To the editor:
As an orthopedic surgeon, I am writing to urge New York state legislators to continue funding the Tobacco Control Program. My patients' health and well-being is on the line when they use tobacco, and I believe we need all the assistance we can get to fight this war against the tobacco industry. The North Country Tobacco Cessation Center, funded by New York state's Tobacco Control Program, offers invaluable assistance to health care providers; they provide tools and resources needed to be effective.
I see firsthand how tobacco use creates complications for my patients before and after surgery. Cigarette smoke contains poisons that put your heart at risk. Inhaling carbon monoxide, which is present in cigarette smoke, reduces the amount of oxygen that blood carries to your heart and other vital organs.

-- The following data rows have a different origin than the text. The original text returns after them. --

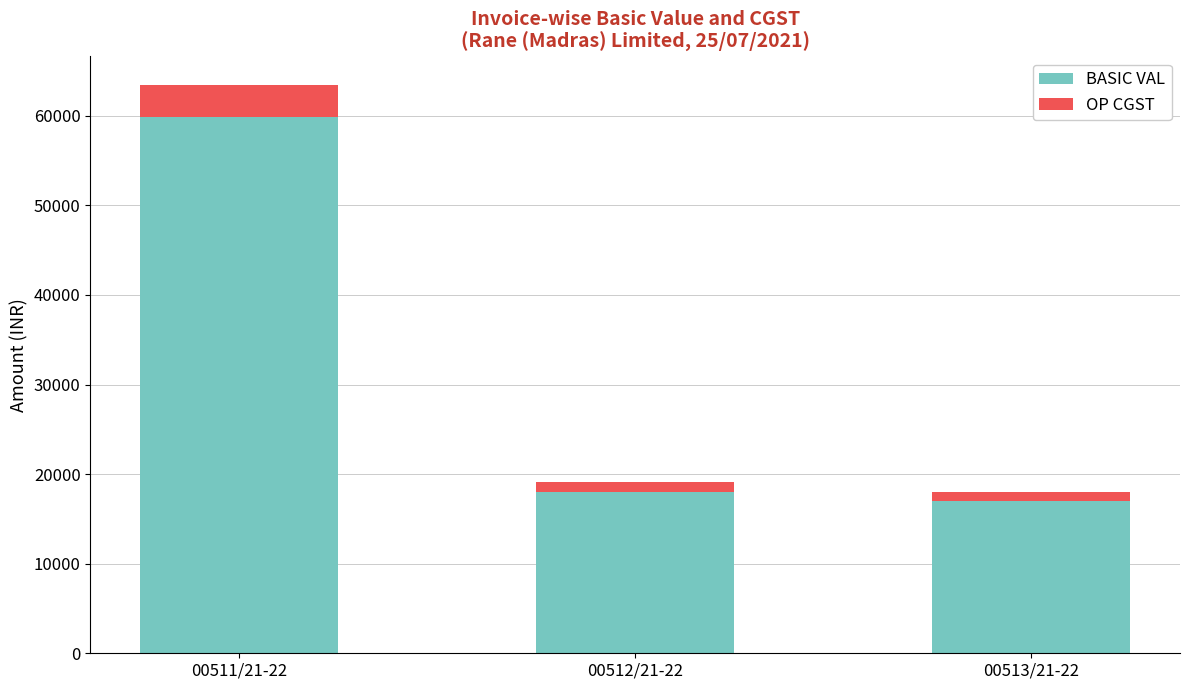

At which category is the sum across all series the highest?

00511/21-22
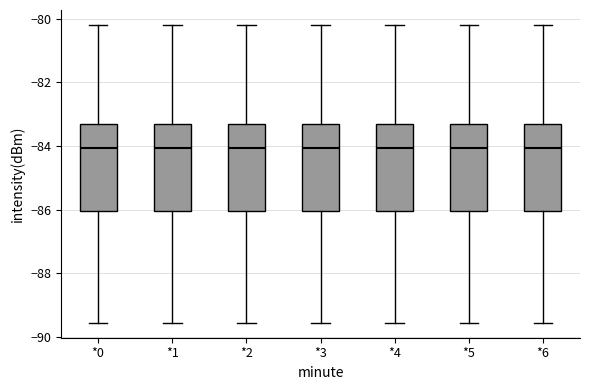

Where is the upper edge of the box for *2 on the y-axis? The values are not printed on the chart, so give them approximately, as read against the axis.

-83.4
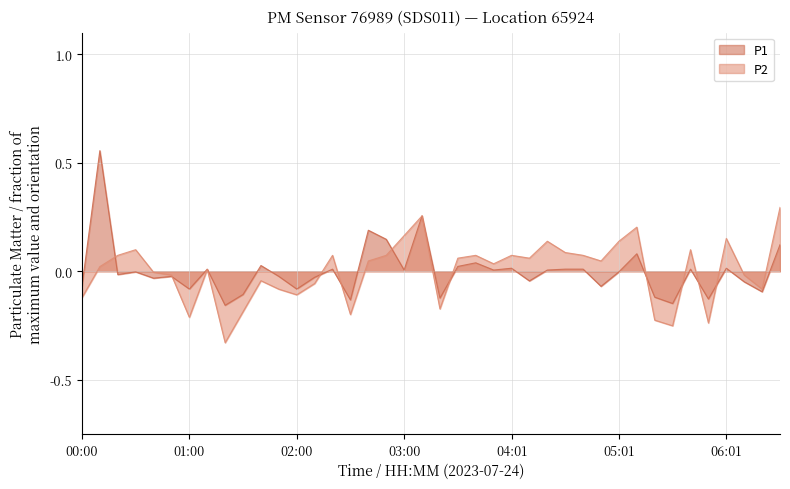

Does the chart display data point markers on the line(s)?

No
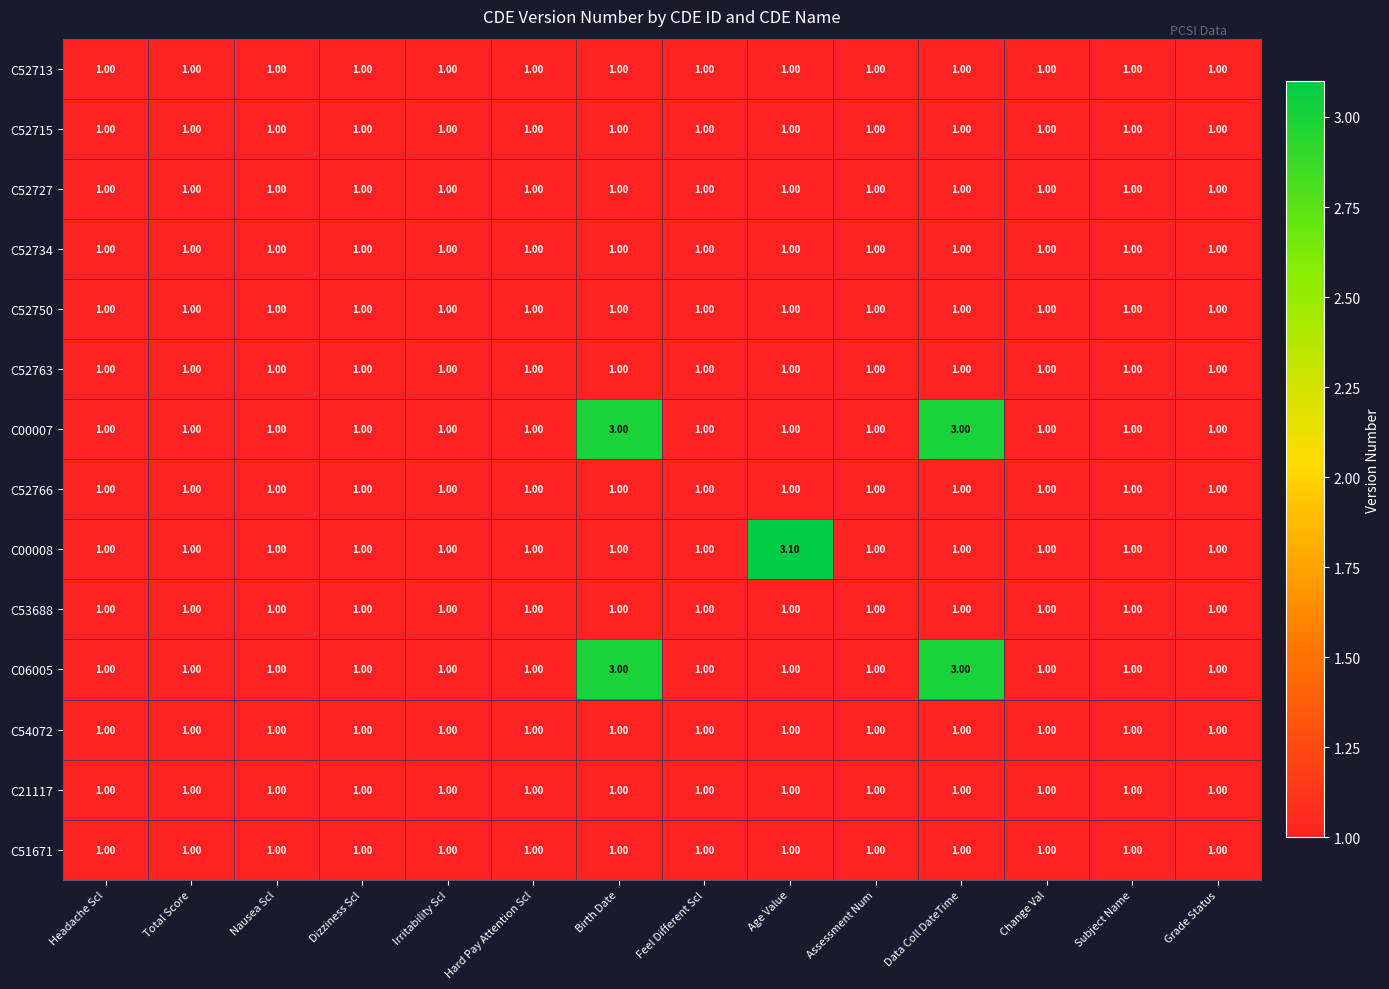

At how many categories does at least one series exceed 2?

3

A decreased amount of oxygen to the site of surgery makes it more difficult for the body to heal and increases risk of infection. In addition, smoking damages a patient's lungs, and smokers are at a greater risk of having breathing problems after anesthesia as a result.
Ideally, people that need surgery should stop smoking six to eight weeks before. This will give the body time to become stronger and increase chances of a quick recovery. Also, stopping smoking will make the hospital stay more comfortable, as no smoking is allowed there, and will improve your health overall.
When you stop smoking, your body begins to heal. Six months after quitting, lung functions improve by 10 percent. After one year, the risk of having a heart attack drops by 50 percent.
If you are a tobacco user, the best thing you can do is to quit. Consider seeing your health care provider and learn how to quit. He/she has the tools to help you quit successfully. Or call the New York state Smokers' Quitline at 1-866-NYQUITS (1-866-697-8487). This is a free confidential service to help you become smoke-free.